Die Rede ist von bis zu einer Milliarde Euro Baukosten. Eine vollkommen absurde Summe.
Grenzenlos. Angeführt wird diese Rangliste des Gigantismus vom MetLife Stadium in New York (1,4 Mrd. Euro), das die Footballmannschaften der Jets und Giants beherbergt. Schon 2019, wenn das City of Champions Stadium als Heimstätte der Los Angeles Rams eröffnet wird, drängt sich eine neue Nummer eins in den Vordergrund. 1,84 Milliarden Euro verschlingt der bis zu 100.000 Besucher fassende Komplex.
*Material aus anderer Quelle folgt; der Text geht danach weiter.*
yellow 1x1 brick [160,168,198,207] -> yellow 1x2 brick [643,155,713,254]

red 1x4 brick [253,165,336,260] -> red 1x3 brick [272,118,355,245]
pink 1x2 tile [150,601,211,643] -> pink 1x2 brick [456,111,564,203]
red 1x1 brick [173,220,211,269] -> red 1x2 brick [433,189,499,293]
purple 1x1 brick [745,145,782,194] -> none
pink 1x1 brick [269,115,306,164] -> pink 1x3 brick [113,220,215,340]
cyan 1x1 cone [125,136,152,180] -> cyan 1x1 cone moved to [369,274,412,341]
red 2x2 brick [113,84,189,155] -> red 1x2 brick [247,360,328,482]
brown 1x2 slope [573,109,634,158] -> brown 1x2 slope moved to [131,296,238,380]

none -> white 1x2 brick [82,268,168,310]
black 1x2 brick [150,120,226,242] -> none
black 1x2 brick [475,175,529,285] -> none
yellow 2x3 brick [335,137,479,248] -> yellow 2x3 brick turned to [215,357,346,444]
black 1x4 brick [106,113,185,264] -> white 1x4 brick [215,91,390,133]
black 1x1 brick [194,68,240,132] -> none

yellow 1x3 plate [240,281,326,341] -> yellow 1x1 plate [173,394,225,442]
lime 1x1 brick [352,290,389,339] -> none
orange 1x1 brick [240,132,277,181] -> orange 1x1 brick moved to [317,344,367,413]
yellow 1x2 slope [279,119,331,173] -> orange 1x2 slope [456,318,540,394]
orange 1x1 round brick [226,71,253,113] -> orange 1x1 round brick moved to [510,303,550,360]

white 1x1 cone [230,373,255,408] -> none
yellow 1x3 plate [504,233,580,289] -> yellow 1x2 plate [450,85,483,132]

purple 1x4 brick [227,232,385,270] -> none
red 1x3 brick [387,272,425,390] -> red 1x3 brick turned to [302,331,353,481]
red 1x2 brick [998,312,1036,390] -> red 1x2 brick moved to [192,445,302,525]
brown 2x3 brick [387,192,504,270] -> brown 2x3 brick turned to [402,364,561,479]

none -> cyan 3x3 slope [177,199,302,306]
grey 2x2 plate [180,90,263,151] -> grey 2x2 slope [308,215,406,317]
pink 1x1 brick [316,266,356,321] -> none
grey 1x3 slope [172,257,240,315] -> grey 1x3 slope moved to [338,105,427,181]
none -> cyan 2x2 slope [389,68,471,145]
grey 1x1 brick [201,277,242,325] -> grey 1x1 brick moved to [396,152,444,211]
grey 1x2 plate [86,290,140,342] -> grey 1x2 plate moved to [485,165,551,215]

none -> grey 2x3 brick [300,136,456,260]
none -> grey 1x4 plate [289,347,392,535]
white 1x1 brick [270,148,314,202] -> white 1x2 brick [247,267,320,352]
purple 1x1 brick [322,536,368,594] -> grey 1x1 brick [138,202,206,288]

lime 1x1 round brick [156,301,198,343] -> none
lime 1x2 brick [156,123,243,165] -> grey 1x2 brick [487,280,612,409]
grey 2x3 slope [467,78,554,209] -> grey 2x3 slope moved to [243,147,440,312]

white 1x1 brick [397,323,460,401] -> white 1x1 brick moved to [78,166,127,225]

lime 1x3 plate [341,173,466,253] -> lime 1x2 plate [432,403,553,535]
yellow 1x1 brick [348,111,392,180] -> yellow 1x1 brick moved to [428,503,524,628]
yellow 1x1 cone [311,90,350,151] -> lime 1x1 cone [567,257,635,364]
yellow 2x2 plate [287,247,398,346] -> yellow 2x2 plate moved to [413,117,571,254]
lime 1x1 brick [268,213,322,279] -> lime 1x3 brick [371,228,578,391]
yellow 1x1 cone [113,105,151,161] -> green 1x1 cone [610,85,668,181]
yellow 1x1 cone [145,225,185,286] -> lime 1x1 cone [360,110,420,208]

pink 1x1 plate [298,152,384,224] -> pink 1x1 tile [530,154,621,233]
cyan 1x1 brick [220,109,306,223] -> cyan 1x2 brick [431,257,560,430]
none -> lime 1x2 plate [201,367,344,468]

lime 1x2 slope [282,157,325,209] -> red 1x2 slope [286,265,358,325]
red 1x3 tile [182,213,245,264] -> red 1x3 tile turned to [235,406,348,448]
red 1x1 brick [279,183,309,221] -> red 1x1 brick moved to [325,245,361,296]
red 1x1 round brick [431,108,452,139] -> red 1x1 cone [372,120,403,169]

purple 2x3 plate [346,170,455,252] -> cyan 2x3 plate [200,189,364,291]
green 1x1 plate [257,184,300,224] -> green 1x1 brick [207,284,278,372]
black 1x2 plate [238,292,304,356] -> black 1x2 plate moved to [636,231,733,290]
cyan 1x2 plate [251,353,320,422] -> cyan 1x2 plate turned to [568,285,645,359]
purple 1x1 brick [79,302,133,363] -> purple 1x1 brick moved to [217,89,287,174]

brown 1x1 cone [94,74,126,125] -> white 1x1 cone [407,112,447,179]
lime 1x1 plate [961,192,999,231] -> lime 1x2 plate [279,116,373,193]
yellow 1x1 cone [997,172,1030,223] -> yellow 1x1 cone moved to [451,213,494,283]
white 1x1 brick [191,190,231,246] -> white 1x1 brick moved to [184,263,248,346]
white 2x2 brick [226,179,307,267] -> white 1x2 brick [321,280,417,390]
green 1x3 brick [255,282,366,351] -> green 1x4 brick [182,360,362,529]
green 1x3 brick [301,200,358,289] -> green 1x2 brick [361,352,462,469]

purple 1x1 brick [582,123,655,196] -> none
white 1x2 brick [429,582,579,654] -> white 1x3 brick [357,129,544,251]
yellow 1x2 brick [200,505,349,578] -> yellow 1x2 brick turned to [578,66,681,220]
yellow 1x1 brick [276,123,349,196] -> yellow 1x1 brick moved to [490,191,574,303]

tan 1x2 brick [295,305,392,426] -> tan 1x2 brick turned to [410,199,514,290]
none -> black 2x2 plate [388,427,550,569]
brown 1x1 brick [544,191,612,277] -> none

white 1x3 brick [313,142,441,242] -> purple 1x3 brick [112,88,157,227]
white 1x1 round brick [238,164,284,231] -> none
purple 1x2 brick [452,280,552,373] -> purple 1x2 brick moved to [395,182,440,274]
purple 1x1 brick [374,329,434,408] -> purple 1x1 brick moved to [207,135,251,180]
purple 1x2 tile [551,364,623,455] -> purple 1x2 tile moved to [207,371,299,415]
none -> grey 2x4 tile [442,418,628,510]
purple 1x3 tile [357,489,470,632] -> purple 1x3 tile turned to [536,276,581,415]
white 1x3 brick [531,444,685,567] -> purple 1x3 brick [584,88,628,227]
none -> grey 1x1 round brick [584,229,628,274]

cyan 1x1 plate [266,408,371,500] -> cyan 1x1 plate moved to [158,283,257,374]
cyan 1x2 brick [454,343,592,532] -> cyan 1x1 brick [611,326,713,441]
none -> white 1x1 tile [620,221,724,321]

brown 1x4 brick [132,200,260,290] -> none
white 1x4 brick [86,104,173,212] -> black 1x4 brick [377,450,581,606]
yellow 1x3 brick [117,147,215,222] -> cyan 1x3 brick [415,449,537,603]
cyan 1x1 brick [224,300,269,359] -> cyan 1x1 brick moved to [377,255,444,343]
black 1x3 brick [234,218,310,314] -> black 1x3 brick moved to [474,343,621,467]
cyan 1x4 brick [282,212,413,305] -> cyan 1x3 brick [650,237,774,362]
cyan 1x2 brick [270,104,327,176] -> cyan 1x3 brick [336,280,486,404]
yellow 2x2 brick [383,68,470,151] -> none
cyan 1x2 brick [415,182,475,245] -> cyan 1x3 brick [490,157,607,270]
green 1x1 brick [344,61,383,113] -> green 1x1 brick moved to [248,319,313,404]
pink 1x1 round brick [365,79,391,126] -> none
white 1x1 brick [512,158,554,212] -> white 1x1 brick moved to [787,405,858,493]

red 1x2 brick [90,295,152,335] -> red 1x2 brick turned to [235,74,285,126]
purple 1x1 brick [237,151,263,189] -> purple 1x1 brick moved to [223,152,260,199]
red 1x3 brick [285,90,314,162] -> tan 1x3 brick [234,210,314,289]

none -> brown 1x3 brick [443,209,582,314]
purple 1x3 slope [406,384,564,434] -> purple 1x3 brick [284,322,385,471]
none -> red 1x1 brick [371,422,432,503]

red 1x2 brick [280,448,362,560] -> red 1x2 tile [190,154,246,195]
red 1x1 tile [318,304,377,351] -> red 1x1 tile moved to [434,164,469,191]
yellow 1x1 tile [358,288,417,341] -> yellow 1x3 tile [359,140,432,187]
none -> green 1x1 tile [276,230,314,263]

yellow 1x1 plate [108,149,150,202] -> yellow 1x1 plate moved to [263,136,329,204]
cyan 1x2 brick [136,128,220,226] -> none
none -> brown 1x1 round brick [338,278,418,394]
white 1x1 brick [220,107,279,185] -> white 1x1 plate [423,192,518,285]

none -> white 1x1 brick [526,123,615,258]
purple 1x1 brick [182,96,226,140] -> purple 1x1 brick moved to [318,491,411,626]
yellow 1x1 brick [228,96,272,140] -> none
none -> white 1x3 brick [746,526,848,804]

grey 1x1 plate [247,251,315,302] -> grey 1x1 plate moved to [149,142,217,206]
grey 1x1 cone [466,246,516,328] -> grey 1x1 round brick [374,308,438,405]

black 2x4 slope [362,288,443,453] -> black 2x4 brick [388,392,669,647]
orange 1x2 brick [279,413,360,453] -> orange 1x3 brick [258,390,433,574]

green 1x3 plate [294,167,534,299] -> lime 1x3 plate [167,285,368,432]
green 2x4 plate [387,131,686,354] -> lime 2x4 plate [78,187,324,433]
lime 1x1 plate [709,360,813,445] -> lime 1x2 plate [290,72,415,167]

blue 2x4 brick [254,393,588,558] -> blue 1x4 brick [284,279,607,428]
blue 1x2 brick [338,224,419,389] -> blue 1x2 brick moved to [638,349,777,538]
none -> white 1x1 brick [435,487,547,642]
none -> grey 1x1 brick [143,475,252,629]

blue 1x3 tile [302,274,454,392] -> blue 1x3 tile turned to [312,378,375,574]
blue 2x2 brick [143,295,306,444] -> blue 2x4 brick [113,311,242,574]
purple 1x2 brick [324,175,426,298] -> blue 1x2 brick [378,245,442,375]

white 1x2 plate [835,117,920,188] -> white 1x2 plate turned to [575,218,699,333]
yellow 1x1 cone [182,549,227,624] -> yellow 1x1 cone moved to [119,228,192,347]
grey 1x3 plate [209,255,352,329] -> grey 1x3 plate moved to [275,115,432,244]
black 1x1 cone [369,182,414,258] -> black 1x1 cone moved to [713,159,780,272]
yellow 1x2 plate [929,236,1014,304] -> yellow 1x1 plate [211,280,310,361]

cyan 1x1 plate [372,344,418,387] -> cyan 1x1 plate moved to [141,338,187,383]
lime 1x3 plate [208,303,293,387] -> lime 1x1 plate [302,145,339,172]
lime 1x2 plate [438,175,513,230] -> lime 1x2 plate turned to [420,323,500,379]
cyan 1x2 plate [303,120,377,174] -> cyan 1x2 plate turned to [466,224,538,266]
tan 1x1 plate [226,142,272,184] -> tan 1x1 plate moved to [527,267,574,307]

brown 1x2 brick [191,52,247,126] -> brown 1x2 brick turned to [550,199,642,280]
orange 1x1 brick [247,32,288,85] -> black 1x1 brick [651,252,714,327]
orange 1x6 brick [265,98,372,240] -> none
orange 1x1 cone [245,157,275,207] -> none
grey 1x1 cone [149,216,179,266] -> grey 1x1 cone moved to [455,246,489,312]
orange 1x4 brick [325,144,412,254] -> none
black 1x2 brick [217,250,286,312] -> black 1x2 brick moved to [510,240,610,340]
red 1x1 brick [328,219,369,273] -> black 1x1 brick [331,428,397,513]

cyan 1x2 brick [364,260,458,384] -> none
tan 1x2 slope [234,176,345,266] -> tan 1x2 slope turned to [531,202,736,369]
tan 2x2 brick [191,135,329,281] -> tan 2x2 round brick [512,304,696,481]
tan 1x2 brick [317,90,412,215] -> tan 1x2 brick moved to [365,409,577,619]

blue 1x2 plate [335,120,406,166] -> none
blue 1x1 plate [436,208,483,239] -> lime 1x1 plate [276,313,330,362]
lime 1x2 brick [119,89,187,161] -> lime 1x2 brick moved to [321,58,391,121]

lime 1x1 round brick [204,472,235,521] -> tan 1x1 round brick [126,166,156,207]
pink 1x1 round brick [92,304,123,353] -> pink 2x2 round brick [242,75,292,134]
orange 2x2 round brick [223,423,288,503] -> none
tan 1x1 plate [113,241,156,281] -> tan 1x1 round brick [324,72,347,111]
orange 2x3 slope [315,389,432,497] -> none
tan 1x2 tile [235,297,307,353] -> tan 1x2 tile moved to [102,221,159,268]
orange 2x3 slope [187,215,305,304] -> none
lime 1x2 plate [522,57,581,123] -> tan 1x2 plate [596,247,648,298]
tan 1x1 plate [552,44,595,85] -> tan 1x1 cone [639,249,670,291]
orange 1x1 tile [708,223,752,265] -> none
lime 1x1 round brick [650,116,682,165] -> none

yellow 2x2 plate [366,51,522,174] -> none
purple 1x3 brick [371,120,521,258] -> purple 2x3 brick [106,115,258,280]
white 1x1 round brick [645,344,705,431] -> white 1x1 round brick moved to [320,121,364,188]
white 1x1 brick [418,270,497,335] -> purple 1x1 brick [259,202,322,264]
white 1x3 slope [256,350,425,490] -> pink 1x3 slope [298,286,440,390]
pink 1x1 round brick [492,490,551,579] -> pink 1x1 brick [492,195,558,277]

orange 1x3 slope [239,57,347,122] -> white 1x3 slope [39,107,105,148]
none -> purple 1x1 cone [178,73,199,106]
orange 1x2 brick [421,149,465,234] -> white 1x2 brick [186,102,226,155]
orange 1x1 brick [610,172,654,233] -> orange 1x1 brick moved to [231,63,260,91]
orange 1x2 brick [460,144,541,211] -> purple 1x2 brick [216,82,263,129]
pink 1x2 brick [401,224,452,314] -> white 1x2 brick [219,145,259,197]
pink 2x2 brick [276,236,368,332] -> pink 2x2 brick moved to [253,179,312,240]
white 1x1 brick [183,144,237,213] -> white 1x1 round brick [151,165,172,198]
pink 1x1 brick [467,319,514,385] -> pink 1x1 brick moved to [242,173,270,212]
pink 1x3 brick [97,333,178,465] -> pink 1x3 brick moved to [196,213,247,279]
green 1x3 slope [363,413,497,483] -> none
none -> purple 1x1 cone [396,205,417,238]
Natürlich erzählen die explodierenden Kosten nicht die ganze Geschichte des Sankt-Petersburg-Stadions. Immer wieder wurden im Vorfeld der FußballWeltmeisterschaft Berichte publik, wonach auf der Baustelle pures Chaos herrschte. Der weltgrößte Gaskonzern Gazprom hatte sich aus dem Projekt zurückgezogen, wohl auch, weil das veranschlagte Budget längst nicht mehr eingehalten werden konnte. Auftragnehmer wechselten, Geld versickerte. Auf der Großbaustelle war vieles nicht mehr transparent. Planungsarbeiten liefen parallel zu Bauarbeiten und Pläne änderten sich, weshalb das Stadion mehrmals umgebaut wurde. Statt Stahl wurde auf einmal billiger Beton verbaut – für denselben Preis. „Das Stadion zeigt, wie ineffizient der Staat solche Vorhaben handhabt, wie teuer und sinnlos er baut“, sagte Dimitri Sucharew von Transparency International im Juli 2017 dem „Spiegel.“Sucharew, selbst zehn Jahre in der Baubranche tätig, nannte das Vorzeigeprojekt des WMGastgebers unverblümt „ein Desaster“.
1500 Bauarbeiter sollen hier täglich geschuftet haben, viele kamen aus Zentralasien und der Ukraine. Die meisten – Transparency International schätzt 90 Prozent – arbeiteten ohne Verträge. Und selbst wenn Verträge vorlagen, sie waren zumeist nichts wert, weil sie nicht mit dem Hauptbaukonzern, sondern mit Subfirmen abgeschlossen wurden. Viele Arbeiter sollen bis heute auf ihre Löhne warten, Klagen verliefen im Sand. Die russische Staatsanwaltschaft will „keine Grundlage für ein Verfah- ren“erkennen. Geschäftsführer beteiligter Firmen sind kurzerhand untergetaucht.
Auf den Großbaustellen dieser Sportwelt herrscht nichts anderes als moderne Sklaverei, auch die FußballWeltmeisterschaft 2022 in Katar wirft dahingehend seit vielen Jahren einen dunklen, großen Schatten voraus. Die Arbeiter von Sankt Petersburg berichteten von teilweise menschenunwürdigen Rahmenbedingungen. Es gab keine Toiletten und nicht ausreichend warme Kleidung. Nordkoreas Roboter. Etwa 100 Nordkoreaner hatten auf Geheiß ihres Heimatregimes am Bau mitgewirkt, es heißt, sie sollen besonders schlecht behandelt worden sein. Sogar von einem Toten war die Rede. Ein russischer Ingenieur schilderte die Szenerie: „Sie sind wie Roboter. Alles, was sie tun, ist arbeiten, arbeiten, arbeiten. Von sieben Uhr Morgens bis Mitternacht, jeden Tag. Sie haben kein Leben.“
Das Statement des WM-Organisationskomitees, mit den Missständen konfrontiert, fiel knapp aus: „Der Schutz der Menschenrechte aller am Stadienbau beteiligten Arbeiter ist uns sehr wichtig, unabhängig von deren Staatsbürgerschaft.“
Russland und der Weltfußballverband Fifa haben ihren Job erfüllt. Alle Stadien wurden rechtzeitig zur WM fertiggestellt. Der Ball rollt, die Spiele laufen. Und am Ende ist für sie doch alles nur ein Geschäft.
Ob in Katar oder Russland: Auf den Großbaustellen wird moderne Sklaverei betrieben.